(Beginning of Data section)
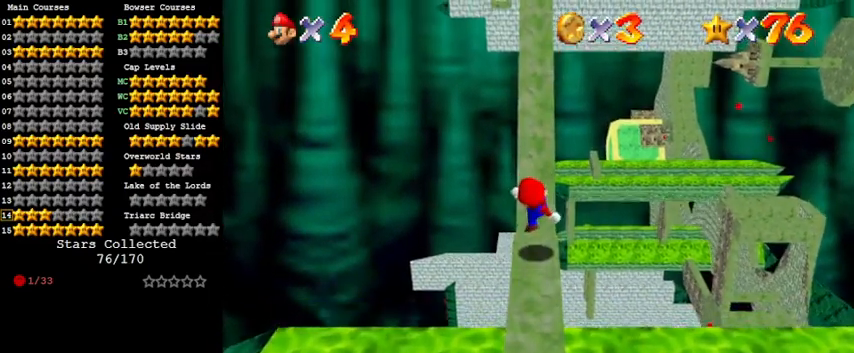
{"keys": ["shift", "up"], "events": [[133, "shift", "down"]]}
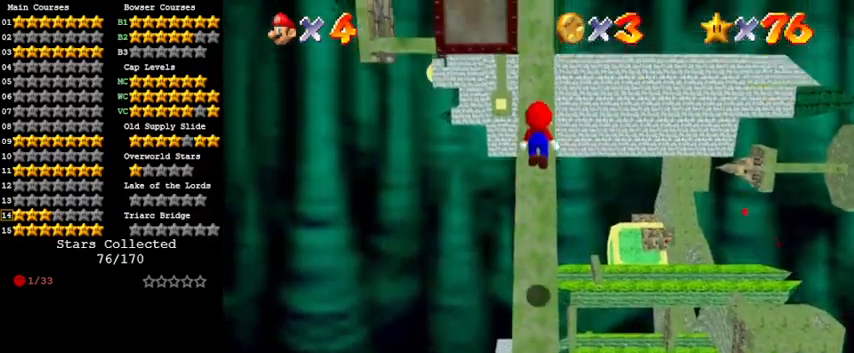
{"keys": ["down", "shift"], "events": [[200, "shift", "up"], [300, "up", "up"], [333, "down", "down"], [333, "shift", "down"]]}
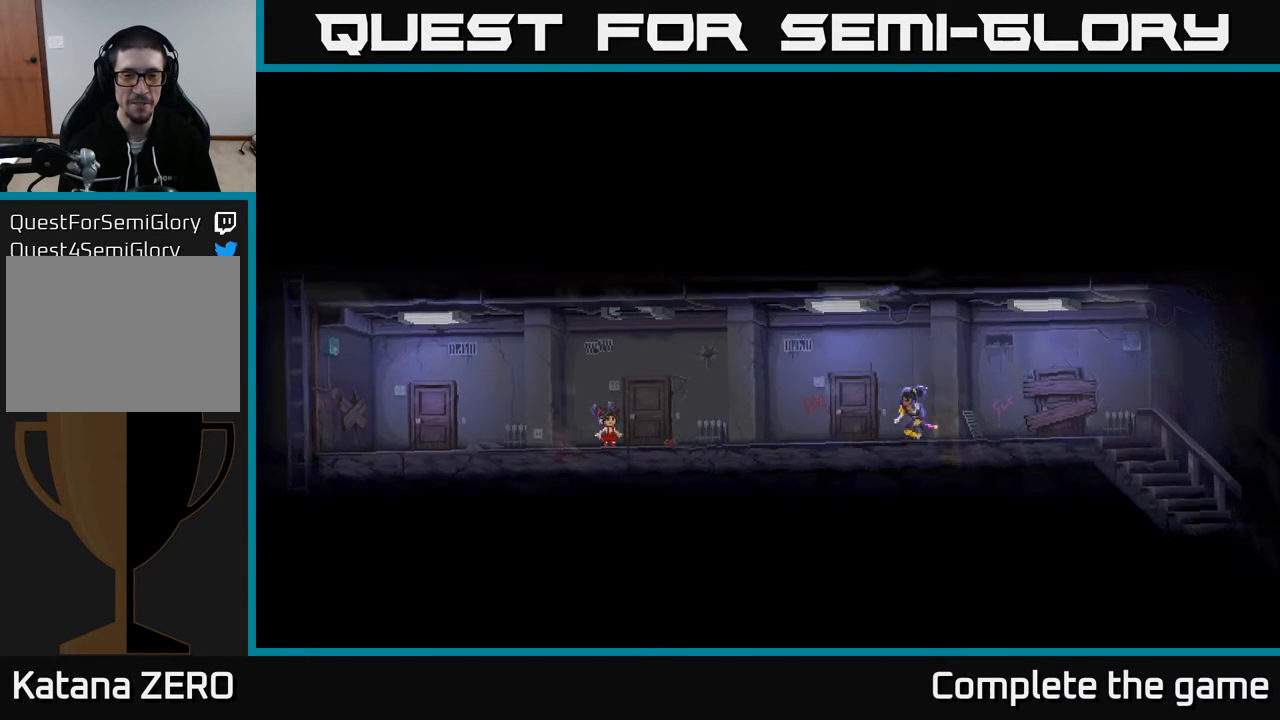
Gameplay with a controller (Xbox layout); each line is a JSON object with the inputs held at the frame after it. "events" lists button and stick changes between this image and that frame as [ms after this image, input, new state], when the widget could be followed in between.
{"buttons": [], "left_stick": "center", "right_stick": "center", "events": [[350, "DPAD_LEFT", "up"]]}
(End of Data section)
== Assignment ==
Show all lines in the preceding material that have "down" in them.

== Response to this task ==
{"keys": ["shift", "up"], "events": [[133, "shift", "down"]]}
{"keys": ["down", "shift"], "events": [[200, "shift", "up"], [300, "up", "up"], [333, "down", "down"], [333, "shift", "down"]]}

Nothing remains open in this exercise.